The net profit for the quarter stood at ₹390 crore, up from ₹340 crore YoY. The net profit margin for the quarter grew to 24.4% versus 23.1%, in Q2 FY24.

Over the past one year, the share price has seen its highest point on 3 October 2024, of ₹3,890. Currently the share price is trading at ₹2,740, which is 30% discount to its 52-week high share price. 

During the quarter, the company continued investment in advertising and brand building, particularly for the oral health movement and product innovations.

Despite intense competition in the toothpaste segment, particularly in urban areas, the management remains optimistic about driving consistent growth despite macroeconomic challenges.

Looking forward, the management has placed emphasis on revenue growth management to optimize pricing and product mix for sustained profitability.

Conclusion

The Indian FMCG sector continues to experience impressive growth, fuelled by favourable economic and demographic trends, it is clear that not all players in the market have been able to capitalize on these opportunities equally.

Despite the overall resilience of the industry, some companies have faced significant challenges, with their stock prices plunging nearly 30% from their highs.

This drop in value raises concerns about the underlying operational issues, strategic missteps, or market misalignment that could be impacting their performance.

The disparity between the sector's growth trajectory and the poor stock performance of certain firms underscores the importance of a more cautious and discerning approach to investment.

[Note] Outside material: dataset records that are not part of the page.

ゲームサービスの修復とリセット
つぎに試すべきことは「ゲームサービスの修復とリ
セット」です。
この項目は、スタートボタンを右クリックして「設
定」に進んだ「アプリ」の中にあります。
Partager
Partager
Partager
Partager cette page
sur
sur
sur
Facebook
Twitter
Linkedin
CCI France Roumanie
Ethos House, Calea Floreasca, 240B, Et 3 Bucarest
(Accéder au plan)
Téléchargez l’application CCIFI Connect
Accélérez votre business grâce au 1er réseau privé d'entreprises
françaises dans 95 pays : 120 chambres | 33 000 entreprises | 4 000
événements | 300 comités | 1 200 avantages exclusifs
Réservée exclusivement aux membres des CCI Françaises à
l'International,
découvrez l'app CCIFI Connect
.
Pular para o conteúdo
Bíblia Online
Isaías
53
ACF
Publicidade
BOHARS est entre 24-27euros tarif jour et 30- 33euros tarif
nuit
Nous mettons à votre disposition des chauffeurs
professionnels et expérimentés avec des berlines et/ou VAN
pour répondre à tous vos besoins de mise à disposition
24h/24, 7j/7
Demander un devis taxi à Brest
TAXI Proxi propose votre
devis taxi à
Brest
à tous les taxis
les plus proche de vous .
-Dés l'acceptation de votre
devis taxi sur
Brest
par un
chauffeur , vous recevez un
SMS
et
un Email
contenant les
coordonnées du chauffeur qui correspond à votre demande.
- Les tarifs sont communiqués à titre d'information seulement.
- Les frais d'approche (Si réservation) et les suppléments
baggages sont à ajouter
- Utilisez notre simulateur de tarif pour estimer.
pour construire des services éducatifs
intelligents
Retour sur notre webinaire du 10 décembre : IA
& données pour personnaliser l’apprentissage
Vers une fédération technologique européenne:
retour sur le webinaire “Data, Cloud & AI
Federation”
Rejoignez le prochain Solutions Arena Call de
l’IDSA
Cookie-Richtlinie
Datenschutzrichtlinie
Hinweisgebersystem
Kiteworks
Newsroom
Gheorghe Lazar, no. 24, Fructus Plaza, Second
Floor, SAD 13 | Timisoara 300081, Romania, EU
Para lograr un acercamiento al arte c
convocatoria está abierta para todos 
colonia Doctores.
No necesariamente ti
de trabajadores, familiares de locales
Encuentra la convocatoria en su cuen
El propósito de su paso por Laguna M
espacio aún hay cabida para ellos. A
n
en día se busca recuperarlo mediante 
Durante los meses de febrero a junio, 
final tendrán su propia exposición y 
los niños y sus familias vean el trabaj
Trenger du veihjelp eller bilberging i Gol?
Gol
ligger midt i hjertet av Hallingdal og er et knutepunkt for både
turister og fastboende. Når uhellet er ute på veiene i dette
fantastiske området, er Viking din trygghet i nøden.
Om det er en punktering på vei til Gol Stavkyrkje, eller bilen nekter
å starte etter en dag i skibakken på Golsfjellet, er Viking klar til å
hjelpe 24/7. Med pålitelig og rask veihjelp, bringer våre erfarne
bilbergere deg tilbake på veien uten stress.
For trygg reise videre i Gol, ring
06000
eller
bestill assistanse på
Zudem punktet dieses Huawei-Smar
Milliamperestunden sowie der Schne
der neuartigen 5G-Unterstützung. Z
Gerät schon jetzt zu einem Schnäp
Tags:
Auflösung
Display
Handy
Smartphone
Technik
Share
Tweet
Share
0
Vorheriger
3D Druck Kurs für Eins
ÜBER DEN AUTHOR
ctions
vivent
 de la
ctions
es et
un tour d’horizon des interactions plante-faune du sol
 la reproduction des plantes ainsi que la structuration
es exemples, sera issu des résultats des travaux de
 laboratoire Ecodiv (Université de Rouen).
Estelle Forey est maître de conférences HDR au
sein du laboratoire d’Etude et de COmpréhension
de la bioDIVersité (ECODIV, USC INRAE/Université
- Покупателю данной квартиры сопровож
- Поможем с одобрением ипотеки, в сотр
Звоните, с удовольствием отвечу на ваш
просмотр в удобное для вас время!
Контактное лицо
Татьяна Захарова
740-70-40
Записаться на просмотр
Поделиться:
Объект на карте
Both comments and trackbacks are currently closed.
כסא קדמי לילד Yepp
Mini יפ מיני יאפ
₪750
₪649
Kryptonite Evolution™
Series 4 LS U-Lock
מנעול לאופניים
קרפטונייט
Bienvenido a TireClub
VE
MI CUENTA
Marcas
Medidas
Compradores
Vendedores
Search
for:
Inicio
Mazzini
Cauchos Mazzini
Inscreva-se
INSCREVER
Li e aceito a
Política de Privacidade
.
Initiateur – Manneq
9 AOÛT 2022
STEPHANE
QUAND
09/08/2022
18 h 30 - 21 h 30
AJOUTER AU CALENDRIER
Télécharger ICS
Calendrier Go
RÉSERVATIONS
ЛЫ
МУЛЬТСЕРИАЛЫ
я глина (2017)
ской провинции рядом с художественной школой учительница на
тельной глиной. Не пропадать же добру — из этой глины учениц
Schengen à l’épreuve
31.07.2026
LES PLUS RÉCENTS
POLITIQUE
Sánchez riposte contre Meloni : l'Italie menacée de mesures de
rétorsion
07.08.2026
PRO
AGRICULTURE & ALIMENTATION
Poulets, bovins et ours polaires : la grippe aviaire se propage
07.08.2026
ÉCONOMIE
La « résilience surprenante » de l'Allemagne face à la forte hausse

While the FMCG industry remains crucial to the Indian economy, investors must be mindful that not all companies are equally positioned to navigate this growth.

Therefore, it is essential to stay conscious and evaluate any investment opportunity on its merit, ensuring that thorough research and a clear understanding of potential risks are prioritised before making financial commitments.

Investors should also consider corporate governance as one of the criteria for due diligence before considering an investment.

Happy Investing.

Disclaimer:  This article is for information purposes only. It is not a stock recommendation and should not be treated as such.